Across the entries below, work out how many lines contain "COVID". Respond with the number and no other text.

>>

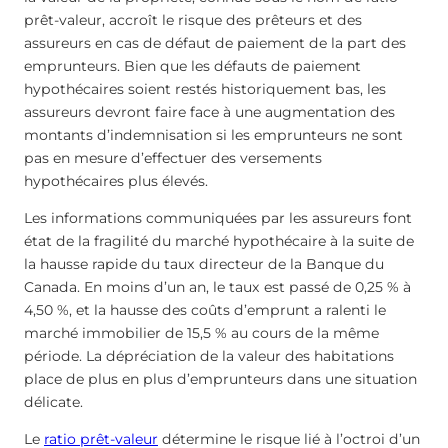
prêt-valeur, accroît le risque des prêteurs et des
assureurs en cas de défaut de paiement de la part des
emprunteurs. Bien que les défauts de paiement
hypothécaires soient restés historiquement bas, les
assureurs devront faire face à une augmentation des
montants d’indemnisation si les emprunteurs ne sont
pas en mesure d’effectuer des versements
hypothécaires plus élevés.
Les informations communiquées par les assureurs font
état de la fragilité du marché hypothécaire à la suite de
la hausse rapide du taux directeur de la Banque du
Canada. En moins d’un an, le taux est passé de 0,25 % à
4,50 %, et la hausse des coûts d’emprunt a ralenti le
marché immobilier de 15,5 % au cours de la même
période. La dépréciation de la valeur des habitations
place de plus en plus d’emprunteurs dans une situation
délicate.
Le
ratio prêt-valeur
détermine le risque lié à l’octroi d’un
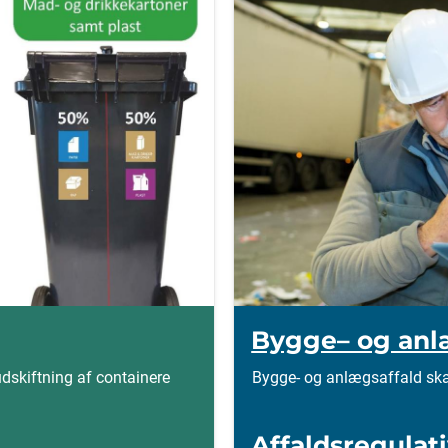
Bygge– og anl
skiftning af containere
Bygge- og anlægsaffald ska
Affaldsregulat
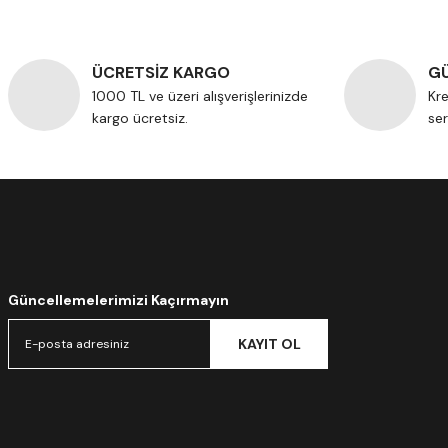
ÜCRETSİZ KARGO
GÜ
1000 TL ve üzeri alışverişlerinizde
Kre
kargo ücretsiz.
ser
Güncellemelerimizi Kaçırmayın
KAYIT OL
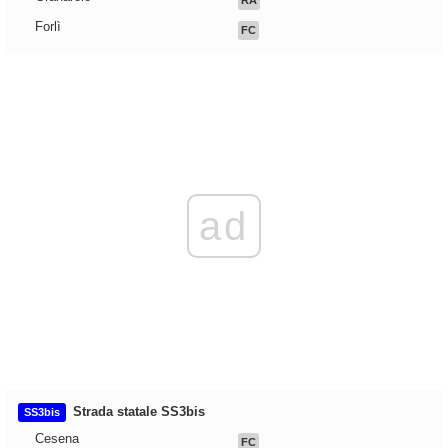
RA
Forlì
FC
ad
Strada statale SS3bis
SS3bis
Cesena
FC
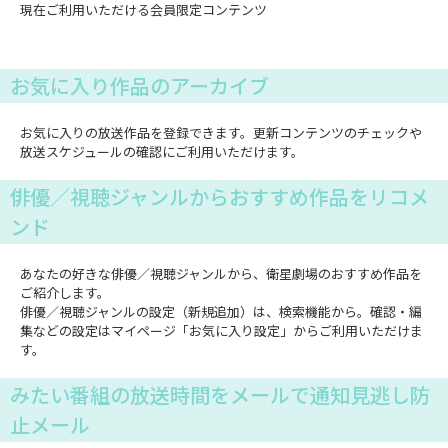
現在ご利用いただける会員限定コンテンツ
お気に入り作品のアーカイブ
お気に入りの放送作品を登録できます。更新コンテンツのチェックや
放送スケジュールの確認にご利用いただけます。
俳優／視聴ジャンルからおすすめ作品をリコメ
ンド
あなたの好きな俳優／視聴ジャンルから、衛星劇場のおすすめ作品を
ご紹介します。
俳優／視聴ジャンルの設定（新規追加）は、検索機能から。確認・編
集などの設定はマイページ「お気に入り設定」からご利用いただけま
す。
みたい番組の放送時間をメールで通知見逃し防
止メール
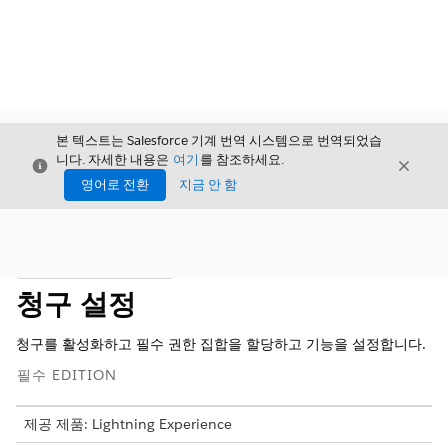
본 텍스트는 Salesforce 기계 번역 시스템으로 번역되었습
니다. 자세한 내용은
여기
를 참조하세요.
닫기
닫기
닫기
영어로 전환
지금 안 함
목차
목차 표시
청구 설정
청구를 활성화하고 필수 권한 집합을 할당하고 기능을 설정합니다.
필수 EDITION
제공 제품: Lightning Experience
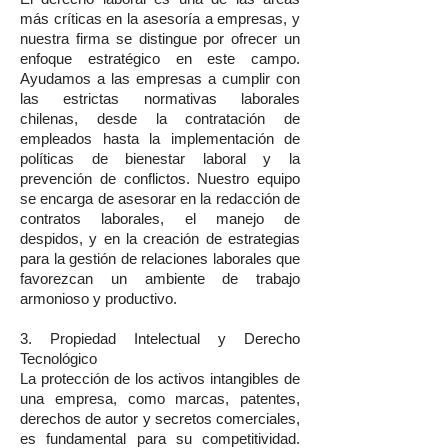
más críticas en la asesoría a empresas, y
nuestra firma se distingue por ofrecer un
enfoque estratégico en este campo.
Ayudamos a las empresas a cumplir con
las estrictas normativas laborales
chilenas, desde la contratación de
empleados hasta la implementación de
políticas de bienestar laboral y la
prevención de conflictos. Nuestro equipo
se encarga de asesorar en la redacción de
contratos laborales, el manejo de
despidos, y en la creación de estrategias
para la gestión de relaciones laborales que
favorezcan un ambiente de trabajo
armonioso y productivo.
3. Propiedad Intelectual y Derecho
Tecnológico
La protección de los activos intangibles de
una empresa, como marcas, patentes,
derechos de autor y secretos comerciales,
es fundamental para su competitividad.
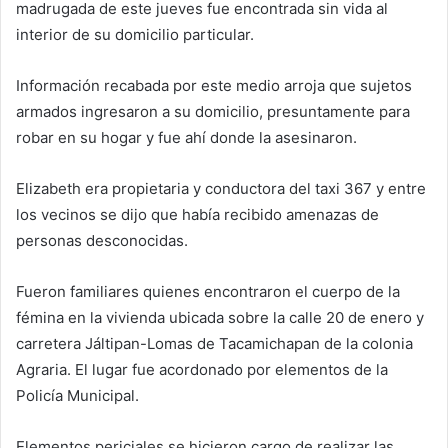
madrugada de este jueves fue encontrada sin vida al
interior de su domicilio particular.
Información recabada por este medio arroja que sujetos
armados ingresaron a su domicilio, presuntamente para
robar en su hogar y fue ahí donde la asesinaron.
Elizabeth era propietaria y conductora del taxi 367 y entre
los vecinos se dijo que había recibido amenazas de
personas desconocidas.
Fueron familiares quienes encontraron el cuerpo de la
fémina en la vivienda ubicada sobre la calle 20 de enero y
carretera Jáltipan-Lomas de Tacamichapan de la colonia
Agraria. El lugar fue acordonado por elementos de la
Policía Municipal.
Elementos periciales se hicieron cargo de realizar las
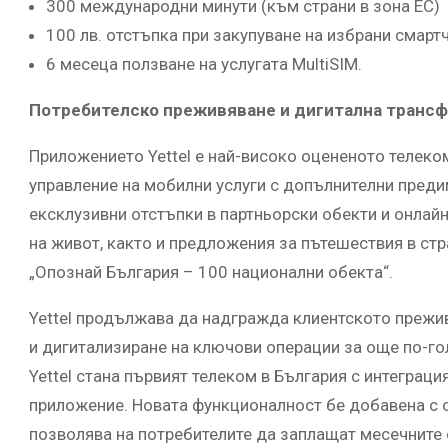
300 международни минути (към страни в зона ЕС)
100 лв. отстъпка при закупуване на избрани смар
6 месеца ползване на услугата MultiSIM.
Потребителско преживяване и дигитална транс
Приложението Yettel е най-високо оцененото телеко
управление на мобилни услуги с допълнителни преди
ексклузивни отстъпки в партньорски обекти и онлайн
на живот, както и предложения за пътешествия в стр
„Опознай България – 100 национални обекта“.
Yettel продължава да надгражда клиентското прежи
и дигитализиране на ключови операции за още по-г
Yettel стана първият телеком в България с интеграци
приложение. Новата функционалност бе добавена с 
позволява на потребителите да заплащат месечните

<<
>>

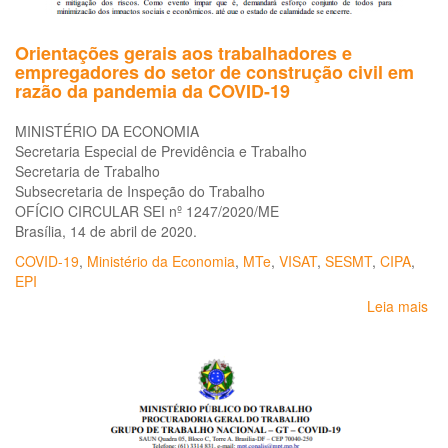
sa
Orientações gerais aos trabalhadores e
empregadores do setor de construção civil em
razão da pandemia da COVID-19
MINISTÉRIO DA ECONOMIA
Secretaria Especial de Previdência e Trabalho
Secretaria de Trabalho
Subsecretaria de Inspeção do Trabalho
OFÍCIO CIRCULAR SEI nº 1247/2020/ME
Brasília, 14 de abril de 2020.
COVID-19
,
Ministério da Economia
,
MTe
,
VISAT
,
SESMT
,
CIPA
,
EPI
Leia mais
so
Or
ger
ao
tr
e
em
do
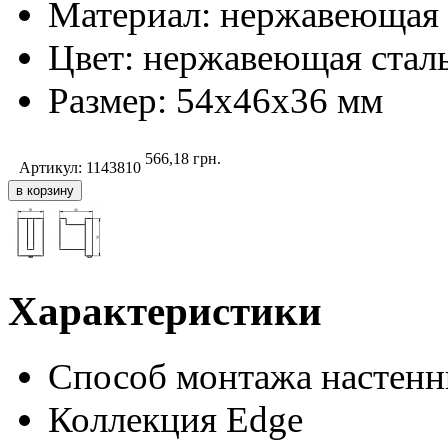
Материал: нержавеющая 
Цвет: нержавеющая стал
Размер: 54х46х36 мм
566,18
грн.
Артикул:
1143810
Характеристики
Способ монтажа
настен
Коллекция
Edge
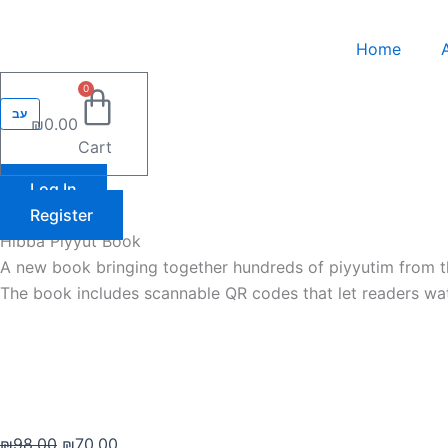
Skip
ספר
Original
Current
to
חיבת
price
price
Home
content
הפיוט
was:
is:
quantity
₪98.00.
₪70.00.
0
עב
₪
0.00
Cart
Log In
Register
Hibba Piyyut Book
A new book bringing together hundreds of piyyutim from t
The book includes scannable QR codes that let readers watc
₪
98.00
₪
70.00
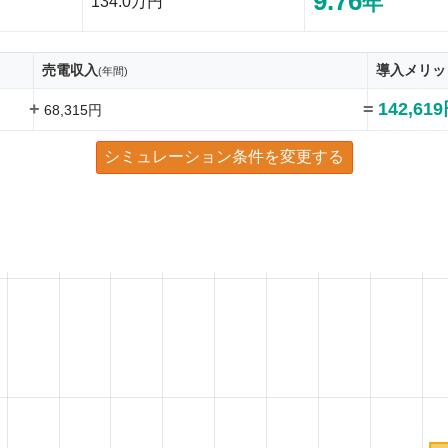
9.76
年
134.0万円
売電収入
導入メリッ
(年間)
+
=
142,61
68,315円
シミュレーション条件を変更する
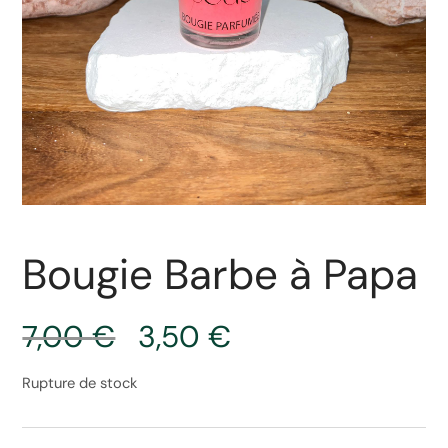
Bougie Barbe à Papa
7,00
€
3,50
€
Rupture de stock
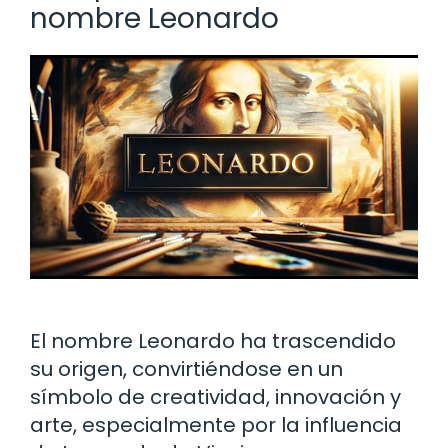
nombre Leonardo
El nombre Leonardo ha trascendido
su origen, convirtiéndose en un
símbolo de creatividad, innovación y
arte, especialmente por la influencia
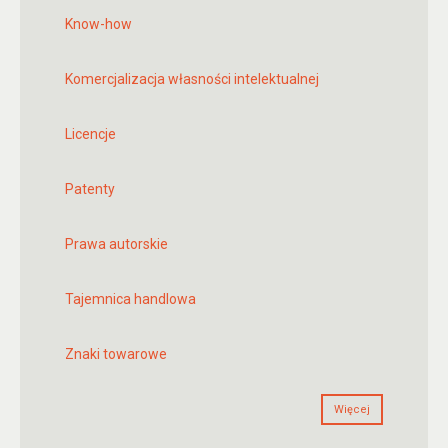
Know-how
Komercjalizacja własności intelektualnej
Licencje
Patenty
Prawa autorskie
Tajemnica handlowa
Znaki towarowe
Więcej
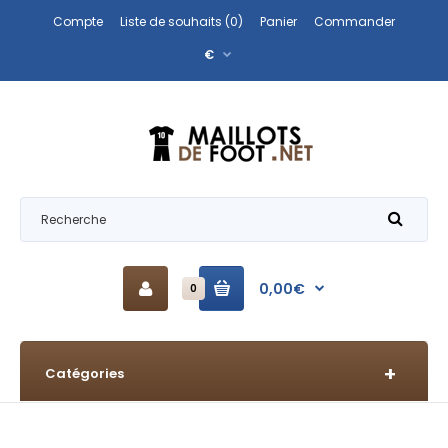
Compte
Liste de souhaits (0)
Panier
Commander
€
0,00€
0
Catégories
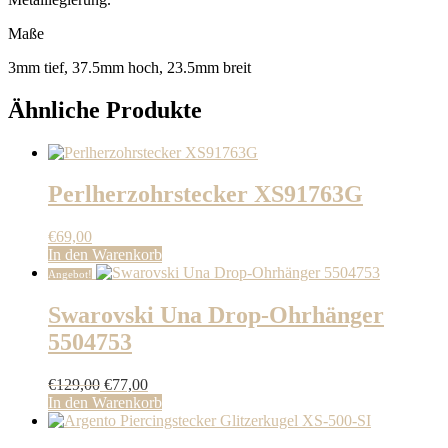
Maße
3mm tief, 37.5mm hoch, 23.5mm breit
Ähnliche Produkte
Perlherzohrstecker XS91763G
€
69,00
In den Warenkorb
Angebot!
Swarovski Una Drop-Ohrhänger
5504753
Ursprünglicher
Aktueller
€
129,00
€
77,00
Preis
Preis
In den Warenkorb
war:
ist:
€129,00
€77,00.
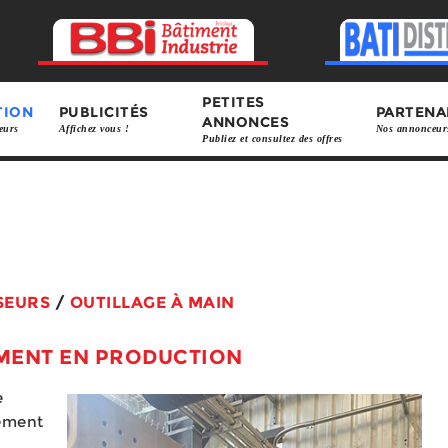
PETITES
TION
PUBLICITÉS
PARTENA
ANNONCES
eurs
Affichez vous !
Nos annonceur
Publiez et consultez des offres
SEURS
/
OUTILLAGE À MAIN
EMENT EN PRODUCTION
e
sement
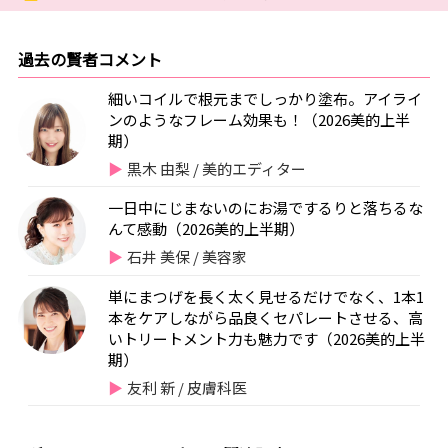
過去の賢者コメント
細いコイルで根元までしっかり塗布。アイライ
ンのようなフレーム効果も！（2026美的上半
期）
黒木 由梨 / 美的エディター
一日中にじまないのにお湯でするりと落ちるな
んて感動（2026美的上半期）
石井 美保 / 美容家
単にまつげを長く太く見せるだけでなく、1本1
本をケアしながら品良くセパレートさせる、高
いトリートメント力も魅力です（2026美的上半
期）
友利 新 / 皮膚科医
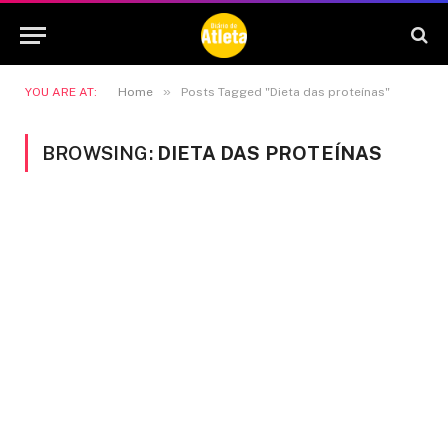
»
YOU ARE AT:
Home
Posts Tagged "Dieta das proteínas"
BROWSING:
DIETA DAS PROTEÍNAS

<<
>>

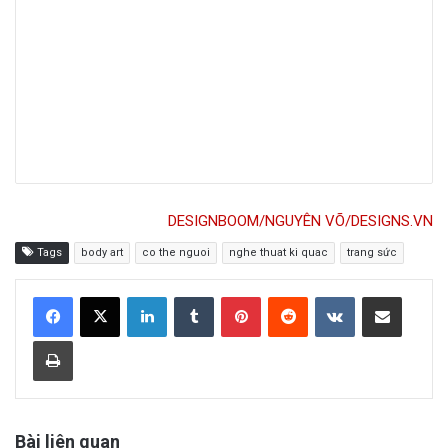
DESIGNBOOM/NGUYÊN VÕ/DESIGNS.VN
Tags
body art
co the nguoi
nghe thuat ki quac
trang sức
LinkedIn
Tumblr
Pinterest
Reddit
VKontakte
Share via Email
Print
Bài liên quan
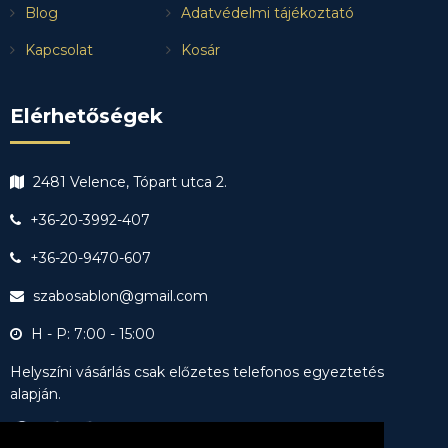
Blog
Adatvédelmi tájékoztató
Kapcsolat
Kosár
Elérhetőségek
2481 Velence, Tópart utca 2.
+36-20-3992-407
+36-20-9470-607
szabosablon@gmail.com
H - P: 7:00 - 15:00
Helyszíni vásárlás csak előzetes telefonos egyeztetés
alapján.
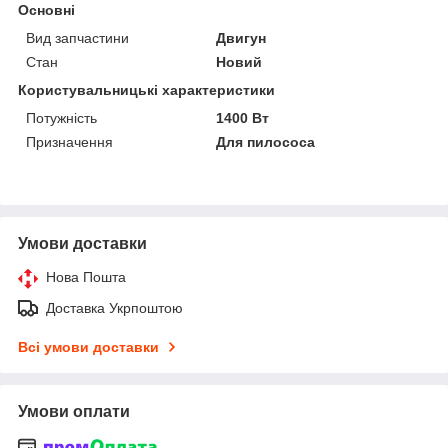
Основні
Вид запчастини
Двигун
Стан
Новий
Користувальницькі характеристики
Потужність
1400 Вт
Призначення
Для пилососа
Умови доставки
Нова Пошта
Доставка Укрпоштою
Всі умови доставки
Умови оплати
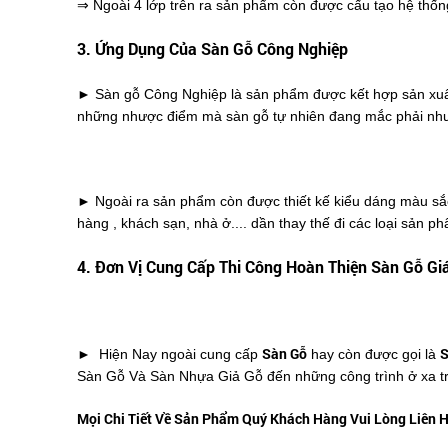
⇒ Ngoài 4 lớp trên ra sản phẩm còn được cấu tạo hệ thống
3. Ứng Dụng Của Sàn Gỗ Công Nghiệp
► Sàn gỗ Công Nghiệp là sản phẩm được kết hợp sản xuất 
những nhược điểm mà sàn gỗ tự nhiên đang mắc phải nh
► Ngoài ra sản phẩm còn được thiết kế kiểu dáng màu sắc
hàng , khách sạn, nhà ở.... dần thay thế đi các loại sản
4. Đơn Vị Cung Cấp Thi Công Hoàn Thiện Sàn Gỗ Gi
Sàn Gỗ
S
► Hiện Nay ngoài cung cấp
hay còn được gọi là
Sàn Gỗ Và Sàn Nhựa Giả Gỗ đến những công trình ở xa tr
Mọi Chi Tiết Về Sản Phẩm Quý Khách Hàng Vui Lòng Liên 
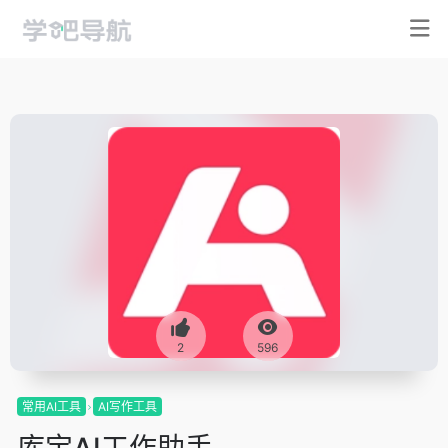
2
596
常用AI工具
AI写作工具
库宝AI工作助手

<<

* Result for this exercise
2